───── Provided text ─────

Aptar’s reported earnings per share were $0.86 compared to $1.01 reported a year ago. Current year earnings include restructuring and acquisition expenses and an effective tax rate of 26%. Prior year earnings included an effective tax rate of 18% that reflected certain tax settlements and higher equity compensation deductions. Current year adjusted earnings per share, which exclude restructuring and acquisition expenses, were $1.09 and up 4% from the prior year adjusted earnings per share, adjusted for comparable exchange rates, of $1.05 with an effective tax rate of 18%. Prior year earnings per share would have been $0.10 lower had our current effective tax rate been applied to prior year earnings.

Year-to-Date Results

For the six months ended June 30, 2018, reported sales increased 16% to $1.41 billion from $1.22 billion a year ago. Core sales, which exclude the positive impact from changes in currency exchange rates and acquisition effects, increased approximately 9%.

Six Months Year-to-Date Segment Sales Analysis

(Change Over Prior Year)

 
  Beauty + Home   Pharma   Food + Beverage   Total AptarGroup
Core Sales Growth 9%   10%   7%   9%
Acquisitions -- -- -- --
Currency Effects (1) 7%   8%   4%   7%
Total Reported Sales Growth 16%   18%   11%   16%
 
(1) - Currency effects are approximated by translating last year's amounts at this year's foreign exchange rates.

─────

### Complete the following:
1. According to the Aptar earnings text, what were reported sales for the six months ended June 30, 2018?
2. Reproduce word for word the stretch of the Aptar earnings text from "For the six" through "foreign exchange rates.".

───── Data shown ─────

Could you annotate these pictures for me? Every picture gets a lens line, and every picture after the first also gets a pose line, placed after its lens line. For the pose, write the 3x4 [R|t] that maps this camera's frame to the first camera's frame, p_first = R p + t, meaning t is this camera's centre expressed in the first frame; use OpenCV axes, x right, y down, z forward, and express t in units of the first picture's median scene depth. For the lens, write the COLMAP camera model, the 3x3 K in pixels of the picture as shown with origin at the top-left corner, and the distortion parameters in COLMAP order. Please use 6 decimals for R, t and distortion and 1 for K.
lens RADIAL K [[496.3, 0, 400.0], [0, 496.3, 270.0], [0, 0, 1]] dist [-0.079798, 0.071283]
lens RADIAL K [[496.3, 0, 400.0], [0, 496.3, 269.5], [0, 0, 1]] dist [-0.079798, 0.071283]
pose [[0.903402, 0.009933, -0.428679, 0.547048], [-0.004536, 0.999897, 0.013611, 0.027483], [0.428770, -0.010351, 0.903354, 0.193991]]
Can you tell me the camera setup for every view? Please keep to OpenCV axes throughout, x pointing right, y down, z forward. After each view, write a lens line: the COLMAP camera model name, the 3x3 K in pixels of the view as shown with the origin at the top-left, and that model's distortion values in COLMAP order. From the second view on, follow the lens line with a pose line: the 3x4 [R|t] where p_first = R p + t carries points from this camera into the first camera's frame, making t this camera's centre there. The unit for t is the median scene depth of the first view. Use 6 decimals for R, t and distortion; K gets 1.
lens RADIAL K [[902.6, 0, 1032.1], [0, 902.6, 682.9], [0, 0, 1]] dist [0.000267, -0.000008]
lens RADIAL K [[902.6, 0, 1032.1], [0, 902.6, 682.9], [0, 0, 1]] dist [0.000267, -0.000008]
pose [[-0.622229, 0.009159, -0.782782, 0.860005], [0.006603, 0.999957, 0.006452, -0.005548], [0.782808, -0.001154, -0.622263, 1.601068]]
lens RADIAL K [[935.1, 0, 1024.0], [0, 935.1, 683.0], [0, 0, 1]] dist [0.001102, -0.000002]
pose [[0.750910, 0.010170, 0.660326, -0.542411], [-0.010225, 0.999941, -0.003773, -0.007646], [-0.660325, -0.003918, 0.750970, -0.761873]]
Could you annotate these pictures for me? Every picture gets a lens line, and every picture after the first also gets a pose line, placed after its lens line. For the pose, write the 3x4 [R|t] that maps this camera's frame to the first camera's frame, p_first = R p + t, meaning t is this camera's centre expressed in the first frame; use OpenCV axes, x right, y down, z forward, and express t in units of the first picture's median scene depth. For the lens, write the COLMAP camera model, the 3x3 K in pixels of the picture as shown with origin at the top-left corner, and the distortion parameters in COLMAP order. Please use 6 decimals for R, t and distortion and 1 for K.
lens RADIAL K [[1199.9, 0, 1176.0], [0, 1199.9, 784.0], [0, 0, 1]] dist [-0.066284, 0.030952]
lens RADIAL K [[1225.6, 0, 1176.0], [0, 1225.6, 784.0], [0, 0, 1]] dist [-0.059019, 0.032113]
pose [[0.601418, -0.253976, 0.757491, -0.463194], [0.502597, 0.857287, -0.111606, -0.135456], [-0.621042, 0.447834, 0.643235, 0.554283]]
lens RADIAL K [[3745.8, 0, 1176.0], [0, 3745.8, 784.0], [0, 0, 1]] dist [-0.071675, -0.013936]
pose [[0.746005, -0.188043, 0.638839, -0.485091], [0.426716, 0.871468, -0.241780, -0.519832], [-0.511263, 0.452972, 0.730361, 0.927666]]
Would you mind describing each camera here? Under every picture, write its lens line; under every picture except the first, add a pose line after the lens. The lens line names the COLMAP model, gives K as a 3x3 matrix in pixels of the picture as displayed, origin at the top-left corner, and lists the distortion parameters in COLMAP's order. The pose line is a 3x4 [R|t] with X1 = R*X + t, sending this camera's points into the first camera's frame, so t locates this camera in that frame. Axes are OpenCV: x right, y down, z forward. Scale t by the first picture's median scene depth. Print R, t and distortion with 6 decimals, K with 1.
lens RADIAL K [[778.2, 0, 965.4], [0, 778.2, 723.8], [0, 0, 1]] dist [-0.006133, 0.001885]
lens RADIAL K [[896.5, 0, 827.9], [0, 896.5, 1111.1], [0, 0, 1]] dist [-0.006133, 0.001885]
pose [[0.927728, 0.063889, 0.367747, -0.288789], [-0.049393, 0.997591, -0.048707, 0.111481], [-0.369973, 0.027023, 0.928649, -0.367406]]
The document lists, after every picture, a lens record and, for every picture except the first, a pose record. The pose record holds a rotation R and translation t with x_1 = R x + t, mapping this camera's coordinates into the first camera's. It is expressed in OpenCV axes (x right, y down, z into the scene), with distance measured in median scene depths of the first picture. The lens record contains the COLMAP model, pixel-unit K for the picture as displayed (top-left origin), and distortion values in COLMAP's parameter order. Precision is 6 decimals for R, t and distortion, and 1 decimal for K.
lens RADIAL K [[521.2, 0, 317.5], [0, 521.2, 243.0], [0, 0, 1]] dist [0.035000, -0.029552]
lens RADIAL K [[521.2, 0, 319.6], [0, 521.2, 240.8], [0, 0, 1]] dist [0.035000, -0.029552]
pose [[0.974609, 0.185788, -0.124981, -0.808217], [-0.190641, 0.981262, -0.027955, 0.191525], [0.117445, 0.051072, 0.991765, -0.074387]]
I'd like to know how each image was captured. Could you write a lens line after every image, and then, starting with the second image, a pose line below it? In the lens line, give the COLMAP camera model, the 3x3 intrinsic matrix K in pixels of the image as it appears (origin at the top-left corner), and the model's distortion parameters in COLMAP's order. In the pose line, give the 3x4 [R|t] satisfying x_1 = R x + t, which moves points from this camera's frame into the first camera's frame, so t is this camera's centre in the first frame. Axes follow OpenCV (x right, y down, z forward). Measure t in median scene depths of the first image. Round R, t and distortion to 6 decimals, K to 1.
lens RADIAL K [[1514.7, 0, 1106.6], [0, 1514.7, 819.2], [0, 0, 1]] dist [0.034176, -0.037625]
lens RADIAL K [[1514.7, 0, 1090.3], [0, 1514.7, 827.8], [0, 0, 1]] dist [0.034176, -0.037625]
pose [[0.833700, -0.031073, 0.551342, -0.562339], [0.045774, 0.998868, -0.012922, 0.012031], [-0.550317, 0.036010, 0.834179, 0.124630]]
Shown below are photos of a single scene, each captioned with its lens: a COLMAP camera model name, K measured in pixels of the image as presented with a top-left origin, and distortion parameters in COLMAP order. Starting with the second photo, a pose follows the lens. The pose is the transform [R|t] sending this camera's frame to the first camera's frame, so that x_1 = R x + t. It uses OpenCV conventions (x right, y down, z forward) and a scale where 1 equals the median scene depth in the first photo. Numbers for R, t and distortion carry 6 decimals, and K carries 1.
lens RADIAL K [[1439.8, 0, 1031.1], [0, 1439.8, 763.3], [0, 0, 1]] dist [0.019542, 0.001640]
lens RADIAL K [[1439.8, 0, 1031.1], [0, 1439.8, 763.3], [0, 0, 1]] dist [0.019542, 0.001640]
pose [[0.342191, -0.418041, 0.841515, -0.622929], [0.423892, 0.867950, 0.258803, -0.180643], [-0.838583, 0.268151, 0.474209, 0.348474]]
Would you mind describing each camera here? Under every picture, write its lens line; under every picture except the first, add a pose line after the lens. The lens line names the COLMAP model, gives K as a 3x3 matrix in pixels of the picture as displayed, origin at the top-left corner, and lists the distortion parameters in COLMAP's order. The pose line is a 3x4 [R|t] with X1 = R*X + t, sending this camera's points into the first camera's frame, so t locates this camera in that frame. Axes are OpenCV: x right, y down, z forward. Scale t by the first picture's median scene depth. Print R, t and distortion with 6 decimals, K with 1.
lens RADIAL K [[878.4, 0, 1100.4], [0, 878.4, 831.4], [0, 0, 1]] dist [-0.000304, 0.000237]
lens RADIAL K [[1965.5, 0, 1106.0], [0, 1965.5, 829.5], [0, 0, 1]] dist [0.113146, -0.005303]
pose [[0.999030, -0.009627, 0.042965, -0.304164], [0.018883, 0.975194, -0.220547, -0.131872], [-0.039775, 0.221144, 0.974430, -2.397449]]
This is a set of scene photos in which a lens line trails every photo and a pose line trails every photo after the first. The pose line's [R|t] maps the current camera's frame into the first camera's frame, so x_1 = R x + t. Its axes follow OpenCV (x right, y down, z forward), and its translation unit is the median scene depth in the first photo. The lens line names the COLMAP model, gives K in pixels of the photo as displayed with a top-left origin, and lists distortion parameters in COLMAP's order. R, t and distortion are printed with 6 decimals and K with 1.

─────

### Outputs by task:
1. $1.41 billion

2.
For the six months ended June 30, 2018, reported sales increased 16% to $1.41 billion from $1.22 billion a year ago. Core sales, which exclude the positive impact from changes in currency exchange rates and acquisition effects, increased approximately 9%.

Six Months Year-to-Date Segment Sales Analysis

(Change Over Prior Year)

 
  Beauty + Home   Pharma   Food + Beverage   Total AptarGroup
Core Sales Growth 9%   10%   7%   9%
Acquisitions -- -- -- --
Currency Effects (1) 7%   8%   4%   7%
Total Reported Sales Growth 16%   18%   11%   16%
 
(1) - Currency effects are approximated by translating last year's amounts at this year's foreign exchange rates.